Flowers sold in cell packs or containers should be watered thoroughly and allowed to drain before being removed from their container. A damp root ball is less likely to fall apart. Do not pull plants from their containers. Remove plants from individual containers by tipping the container and tapping the bottom. To remove plants from cell packs, turn it upside down and squeeze the bottom to force the root ball out of the pack.

Till the planting bed mixing in a 2- to 3-inch layer of organic matter and lime and fertilizer based on a soil test report. Dig a hole for each plant large enough to accept its root system comfortably. Set the plants at the same depth or just slightly deeper than they were growing in the container. When filling the hole, firm the soil lightly and water thoroughly. A starter solution made from 1 tablespoon of a high grade phosphate fertilizer in 1 gallon of water can be used to water transplants.

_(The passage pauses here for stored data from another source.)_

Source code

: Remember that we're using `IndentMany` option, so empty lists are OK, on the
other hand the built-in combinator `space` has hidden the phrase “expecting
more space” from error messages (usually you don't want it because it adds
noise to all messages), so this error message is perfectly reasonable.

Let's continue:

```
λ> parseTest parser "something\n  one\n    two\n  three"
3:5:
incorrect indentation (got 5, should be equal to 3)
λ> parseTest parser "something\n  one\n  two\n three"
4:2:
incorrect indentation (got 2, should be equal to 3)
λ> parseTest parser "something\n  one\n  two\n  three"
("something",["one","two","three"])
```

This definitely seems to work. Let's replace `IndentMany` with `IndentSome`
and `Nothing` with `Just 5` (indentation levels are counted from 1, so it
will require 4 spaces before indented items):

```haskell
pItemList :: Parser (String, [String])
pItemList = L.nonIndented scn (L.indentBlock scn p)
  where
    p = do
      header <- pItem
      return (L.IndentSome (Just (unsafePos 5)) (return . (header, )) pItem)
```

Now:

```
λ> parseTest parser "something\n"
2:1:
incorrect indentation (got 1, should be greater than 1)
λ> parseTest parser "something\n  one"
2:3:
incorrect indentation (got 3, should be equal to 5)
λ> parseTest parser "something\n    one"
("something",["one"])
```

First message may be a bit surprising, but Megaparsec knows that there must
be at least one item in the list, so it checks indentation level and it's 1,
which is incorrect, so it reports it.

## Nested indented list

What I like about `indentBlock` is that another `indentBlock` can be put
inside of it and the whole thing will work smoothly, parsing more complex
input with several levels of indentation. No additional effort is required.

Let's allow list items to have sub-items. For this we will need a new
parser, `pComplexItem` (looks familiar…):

Space plants so that they will fill in but not be crowded; crowding increases the likelihood of disease development. Tall, upright plants such as snapdragons should be spaced about one-fourth as far apart as their mature height. Tall, bushy plants should be spaced about one-half as far apart as their mature height. Rounded, bushy annuals should be spaced about as far apart as their mature height. To make beds look more uniform, use a staggered spacing plan instead of setting plants in straight rows. Transplant in the cool part of the day or on an overcast day to minimize stress. Check newly planted transplants for moisture stress frequently until new roots have had time to grow into the surrounding soil. Remember that the root mass is initially only as large as the original container, so apply irrigation water toward the base of the plant until it becomes established.

A mulch should be applied after planting. Mulches help keep the soil surface from crusting, reduce soil temperature, conserve moisture, and prevent weed seed germination. Organic mulches can add humus to the soil. Use a 2- to 3-inch layer of material such as pine bark nuggets or pine straw. Apply only 1/2 inch of mulch at the plant crown; excessive mulching around the crown can create disease problems.